- **Extract**:
IN THE SOLOMON ISLANDS COURT OF APPEAL


NATURE OF JURISDICTION
Appeal from a Judgment of re High Court of Solomon Islands (Palmer .J.)
COURT FILE NO.
Civil Appeal Case No. 11 of 1996 (Appeal from High Court civil Case No. 138 of 1994)
DATE OF HEARING:
22nd July 1998
DATE OF DELIVERY OF JUDGMENT:
27th October 1998
THE COURT:
Kapi (Ag) P., Casey.J.A, Kabui .J.A.
PARTIES:
JACOB MAKOTO & NORTH NEW GEORGIA TIMBER CORPORATION

V.

LUXTON JOVERE
ADVOCATES

Appellant
J. Sullivan
Respondent
C. Ashley
KEYWORDS:
Jurisdiction of High Court (S 77(1) of the Constitution - custom Issues In connection with land - pleading and proof of custom - Lands & Title Act S 219
EX TEMPORE/RESERVED
Reserved
ALLOWED/DISMISSED
Allowed
PAGES:
1-15

.............................................................................


IN THE COURT OF APPEAL OF SOLOMON ISLANDS
Civil Appeal No. 11 of 1996
(On Appeal from High Court Civil Case No. 138 of 1994)


BETWEEN:


JACOB MAKOTO
First Appellant


AND:


NORTH NEW GEORGIA TIMBER CORPORATION
Second appellant


AND:


LUXTON JOVERE
Respondent


Kapi A(g)P Casey JA Kabui JA


Date and Place of Hearing: 22nd July 1998 in Honiara
Date of delivery of Judgment: 27th October 1998


JUDGMENT OF THE COURT


This is an appeal from a judgment of Palmer J. dated 14th August 1995.

- **Activity 1**: According to the judgment header, in what place was the appeal heard?

- **Data provided**:
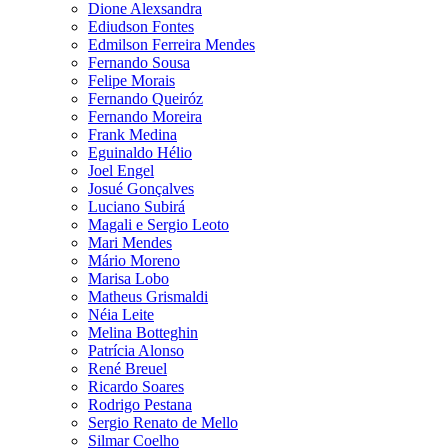
Dione Alexsandra
Ediudson Fontes
Edmilson Ferreira Mendes
Fernando Sousa
Felipe Morais
Fernando Queiróz
Fernando Moreira
Frank Medina
Eguinaldo Hélio
Joel Engel
Josué Gonçalves
Luciano Subirá
Magali e Sergio Leoto
Mari Mendes
Mário Moreno
Marisa Lobo
Matheus Grismaldi
Néia Leite
Melina Botteghin
Patrícia Alonso
René Breuel
Ricardo Soares
Rodrigo Pestana
Sergio Renato de Mello
Silmar Coelho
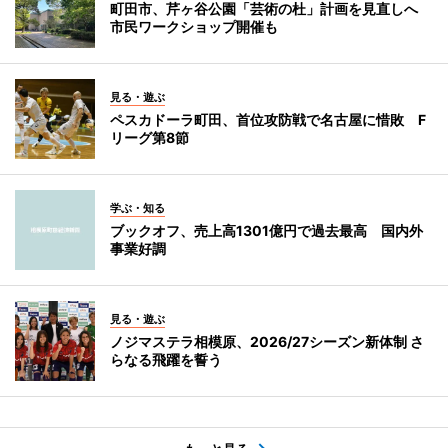
町田市、芹ヶ谷公園「芸術の杜」計画を見直しへ
市民ワークショップ開催も
見る・遊ぶ
ペスカドーラ町田、首位攻防戦で名古屋に惜敗 F
リーグ第8節
学ぶ・知る
ブックオフ、売上高1301億円で過去最高 国内外
事業好調
見る・遊ぶ
ノジマステラ相模原、2026/27シーズン新体制 さ
らなる飛躍を誓う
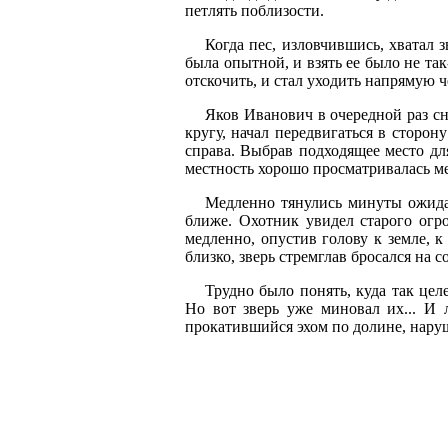
петлять поблизости.
Когда пес, изловчившись, хватал 
была опытной, и взять ее было не та
отскочить, и стал уходить напрямую ч
Яков Иванович в очередной раз сня
кругу, начал передвигаться в сторон
справа. Выбрав подходящее место дл
местность хорошо просматривалась ме
Медленно тянулись минуты ожидан
ближе. Охотник увидел старого огр
медленно, опустив голову к земле, 
близко, зверь стремглав бросался на 
Трудно было понять, куда так цел
Но вот зверь уже миновал их... И 
прокатившийся эхом по долине, нару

- **Activity 2**: Pick out every line of the rows that contains the string "было", treating case as significant.

- **Your response 1**: Honiara

- **Your response 2**:
была опытной, и взять ее было не та
Трудно было понять, куда так цел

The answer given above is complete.